Of the St. Helens Symphony I played first the Seattle SO CD, then the Telarc CD tracks, both with virtual surround sound, and finally the Telarc SACD surround sound tracks of this work, and I observed that the best performance by far is the Seattle version, perhaps for a number of obvious reasons: The composer was present in the hall. Every one of these musicians heard the boom when that mountain blew. Their children in the suburbs of Seattle at the base of Mt. Rainier (generally expected to be the next one to go off) have regular volcano escape drills. The poisonous fiery clouds can travel a kilometre in about 40 seconds which means it would take them about five minutes after the initial explosion to reach the schools. On a surprise signal, the children are alerted and their teachers hurriedly lead them out of the building and assemble them in the school yard while the schoolbusses are driven onto the grounds. The children get onto the buses which depart one by one when full, get up onto the expressway, then accelerate to 90 kilometres an hour, while the preparedness officials click their stopwatches. Presumably the teachers and school employees are permitted to board the last bus. If they can get everyone out and up to 90 kilometres an hour in five minutes, they’re safe. And they rehearse this at regular intervals. The surrounding residents, of course, are on their own.

The Telarc CD tracks have lower dynamic range than the Seattle SO CD, but by comparison with the SACD have the same artefacts of compression into 44/16 format: general cloudiness, raspy violins, muddy bass, and odd clicking sounds in the high percussion. The SACD tracks have no greater dynamic range, but the bass range and definition are markedly superior, and all the cloudiness, harshness, and artefacts in the midrange and high ranges disappear. The genuine surround sound is less obvious than this particular player’s (Sony DVP-NS755V) virtual rear channel surround sound. And, even though I already knew this music pretty well and I’d just heard it two times on the CD tracks with no significant loss of dignity, when the SACD tracks finished playing I was sobbing.
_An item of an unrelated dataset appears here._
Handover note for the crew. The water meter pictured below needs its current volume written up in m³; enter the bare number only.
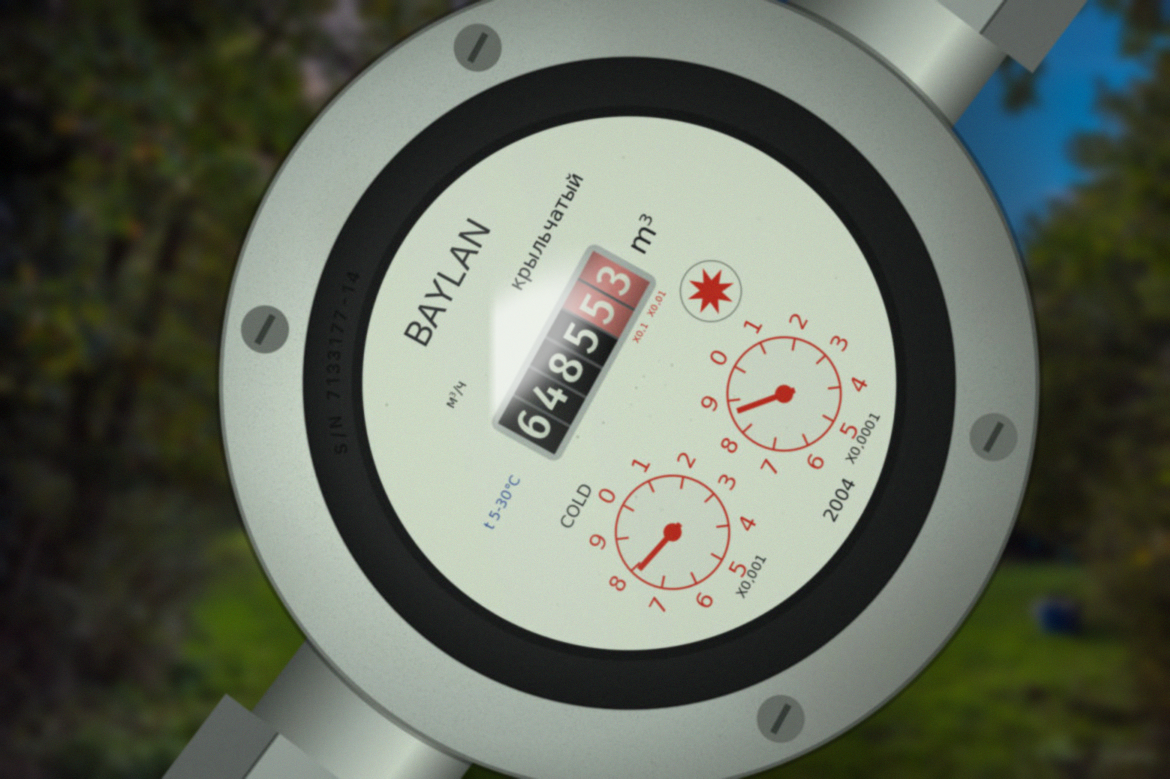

For the Mt. St. Helens Symphony, ask Santa Claus to ask Naxos to re-release the Seattle SO performance in DVD-Audio format. In the meantime, if you’re a Hovhaness fan you already have the Delos version and can be happy that it has not been superseded. Buy the Telarc version for the Mysterious Mountain and the two other works. If you don't own this music, then by all means buy the Telarc disk, and ask Santa Claus, &c. &c.